Olivier May 18, 2020 um 10:54 am

Nate, IANAL but I think the textbook suit has a lot of merit, on the contrary. They are not suing against the rising cost of books per se but against certain anti-competitive practices, which the US still has laws against on its books, even if they are seldom enforced nowadays.

This is has similarities to the (successful!) case against agency pricing in that this orwellian "access" program seeks to make textbook discounting impossible.


Disgusting Dude May 18, 2020 um 11:39 am

It’s not about book pricing but about being forced to buy a book (digital or print) at all.
And what source and format to buy from.
A lot of the merit or lack of same will depend on discovery and the university’s argument.

They can always argue that requiring an unbundled purchase is no different from bundling the cost of the book into tuition. Some Universities do that.

On the other hand they are arguing conspiracy price fixing.
If the textbook publishers are as stupid in coordinating, leaving smoking guns and fingerprints all over like the BPHs in the Agency antitrust suit and discovery unearths it things could get interesting.

There’s also the matter of whether the universities (and/or professors) are getting getting kickbacks and there are alternate and cheaper sources for the books elsewhere there might be a RICO case against tbe universities.

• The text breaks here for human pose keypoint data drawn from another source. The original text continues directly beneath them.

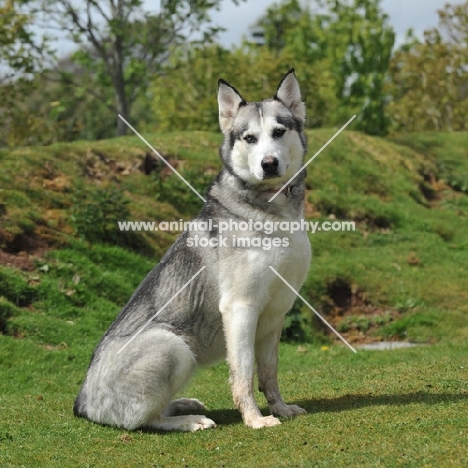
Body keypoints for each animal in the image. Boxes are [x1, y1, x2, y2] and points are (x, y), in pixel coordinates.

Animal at [73, 68, 310, 432]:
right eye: (249, 138)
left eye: (279, 132)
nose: (268, 164)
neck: (273, 210)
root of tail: (84, 402)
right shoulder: (240, 308)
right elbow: (243, 373)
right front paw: (254, 419)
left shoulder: (275, 313)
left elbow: (269, 373)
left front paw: (280, 408)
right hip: (174, 346)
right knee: (144, 420)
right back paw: (188, 421)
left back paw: (183, 404)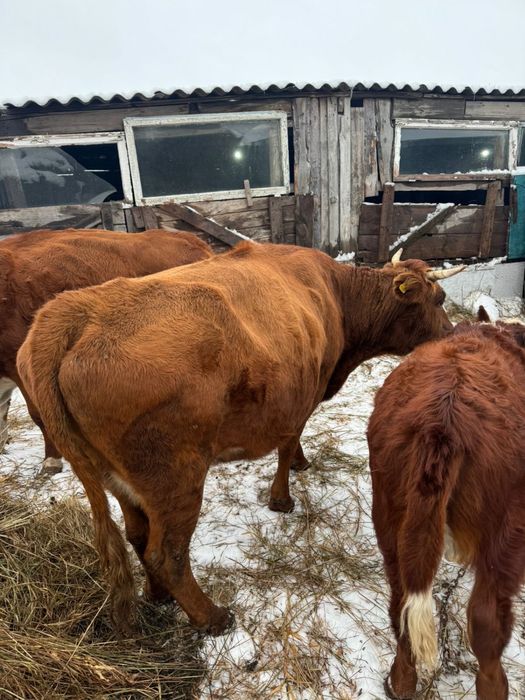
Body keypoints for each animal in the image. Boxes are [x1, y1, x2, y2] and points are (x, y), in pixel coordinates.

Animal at [17, 242, 463, 637]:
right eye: (439, 299)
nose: (452, 336)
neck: (336, 293)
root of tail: (71, 313)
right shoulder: (301, 393)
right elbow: (288, 442)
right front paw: (283, 496)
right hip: (176, 479)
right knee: (167, 555)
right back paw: (212, 618)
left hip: (117, 480)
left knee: (138, 538)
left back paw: (159, 596)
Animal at [367, 319, 525, 700]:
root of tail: (444, 420)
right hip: (507, 532)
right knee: (486, 620)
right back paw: (495, 686)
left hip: (389, 512)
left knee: (401, 603)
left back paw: (401, 681)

It’s not a slam dunk like Agency but the setup does make hijinks possible.
Bears watching.


Xavier Basora May 18, 2020 um 2:44 pm

Nate

I know why it’s hard to read now

1) reading fatigue. You can only read so much before feeling saturated
2) stress from being stuck at home and limited outdoor activities.

Those are the main reasons

xavier


Peter Winkler May 18, 2020 um 10:24 pm

The first and last stories appear to be contradictory.

Nate Hoffelder May 19, 2020 um 7:07 am

you know, I actually hadn’t noticed – but you are correct, LOL


Adrijus from RockingBookCovers. May 19, 2020 um 12:04 pm

Great to see reading doubled. Finally!

But weird thrillers and crime being are dominant. I personally don’t avoid those either, but I prefer supernatural/fantasy/Scifi now to escape and detach.